Gjiknuri: CEC do decide mandates, not College

24/11/2012 00:00

“If the mandates will be distributed by the Electoral College, this
would damage the credibility of the electoral process 2013.” One day
after the Democrats declared that they would demand the Electoral
College to decide the number of MPs for every district, since no
decision was reached by the Central Election Commission, the Secretary
for the Electoral Issues at the Socialist Party, Damian Gjiknuri,
considered this request as absurd.

Gjiknuri declared that the distribution of the mandates is an exclusivity of the CEC, saying that article “ë” provides that the decision is taken when it receives not less than five votes at the CEC.

“All that the college can do is oblige CEC to take a decision, but CEC is in a decision-making process and its quorum cannot be replaced by the College. These cannot be done even by a court, since they are exclusive of the administration that takes care of the elections, before seeing this kind of conflict, it would be more consensual to resolve this issue in the days to come by obliging the Interior Ministry to give the necessary information. There is no secret and we cannot accept justifications such as ‘these are confidential data’, since the name, the surname, the birthday and all these data are listed at the voters’ list. CEC can take the decision for distributing the mandate, no matter how those figures are. If these data are based on the legislation for the Civil Registry, the Interior Ministry will not give them and the best way to resolve it is uding the Court illegally, which brings a bigger risk for the next elections”, Gjiknuri declared.
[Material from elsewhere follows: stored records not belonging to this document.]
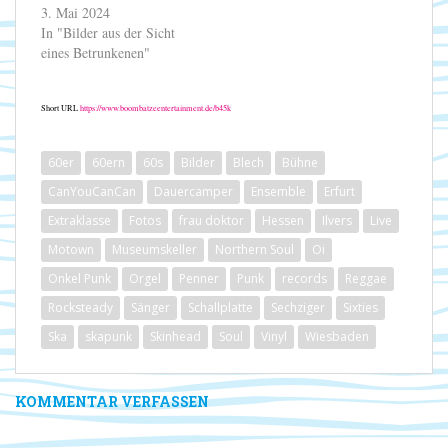
3. Mai 2024
In "Bilder aus der Sicht
eines Betrunkenen"
Short URL
https://www.boombatzeentertainment.de/b45k
60er
60ern
60s
Bilder
Blech
Bühne
CanYouCanCan
Dauercamper
Ensemble
Erfurt
Extraklasse
Fotos
frau doktor
Hessen
Ilvers
Live
Motown
Museumskeller
Northern Soul
Oi
Onkel Punk
Orgel
Penner
Punk
records
Reggae
Rocksteady
Sänger
Schallplatte
Sechziger
Sixties
Ska
skapunk
Skinhead
Soul
Vinyl
Wiesbaden
KOMMENTAR VERFASSEN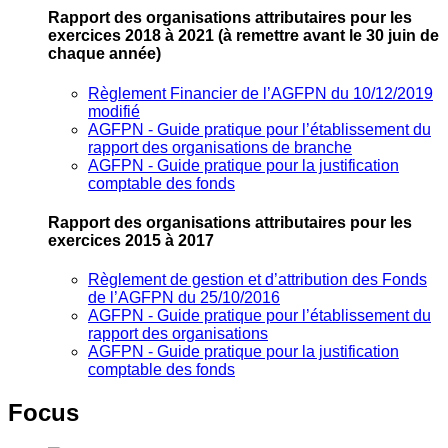
Rapport des organisations attributaires pour les
exercices 2018 à 2021
(à remettre avant le 30 juin de
chaque année)
Règlement Financier de l’AGFPN du 10/12/2019
modifié
AGFPN ‐ Guide pratique pour l’établissement du
rapport des organisations de branche
AGFPN ‐ Guide pratique pour la justification
comptable des fonds
Rapport des organisations attributaires pour les
exercices 2015 à 2017
Règlement de gestion et d’attribution des Fonds
de l’AGFPN du 25/10/2016
AGFPN ‐ Guide pratique pour l’établissement du
rapport des organisations
AGFPN ‐ Guide pratique pour la justification
comptable des fonds
Focus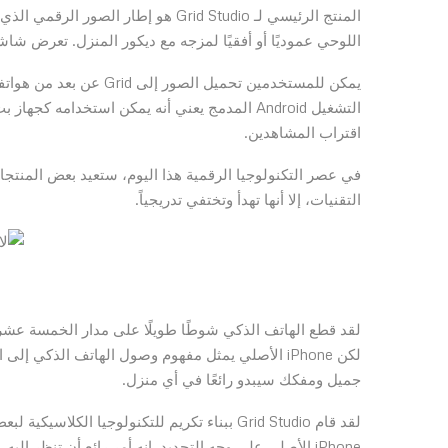
اللوحي عموديًا أو أفقيًا لمزجه مع ديكور المنزل. تعرض شاشة HD IPS الصور بتفاصيل واضحة ونابضة بالح
يمكن للمستخدمين تحميل ا
التشغيل Android المدمج يعني أنه يمكن استخدا
اقتراب المشاهدين.
في عصر التكنولوجيا الرقمية هذا اليوم، ستعيد بعض المنتجا
التقنيات، إلا أنها تهدأ وتختفي تدريجياً.
جميل ومفكك سيبدو رائعًا في أي منزل.
iPhone الأصلي على وجه التحديد. إنه أمر رائع أن تنظر إليه، خاصة إذا كنت مهتمًا بتكنولوجيا الهاتف المحمول لفترة من الوقت.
Gjiknuri added that there is a fictive increased number of the citizens in Kukes. SP says that they have investigated and it resulted that they live in other areas. But the Socialist MP added that the opposition’s concern is not a fourth mandate in the Kukes district.

“Our biggest concern is the integrity of the national register at the Civil Registrar, and the behaviour of the state towards the electoral process and if the state expresses the complete lack of transparency, if it avoids one of the biggest principles for its neutrality in the electoral process, than we’d have a much more serious problem than adding a mandate in Kukes and removing another in Berat”, Gjiknuri declared.

The Secretary for Elections at the Socialist Party gives another concern for the electoral process of 2013: the lack of an action plan from the highest electoral institution and the government avoiding the obligation to guarantee new technology in the pilot areas.

“I see an apathetic role of the CEC administration, and the government is hiding its head in sand by no giving the necessary assistance for this process, although they have concrete obligations, together with CEC.

“We must underline that this is very important, since the implementation of technology was one of the pillars for the political agreement that was materialized at the Electoral Code. Every deviation from this engagement would cast shadows of doubt on the government’s will to prepare free and honest elections”, Gjiknuri declared.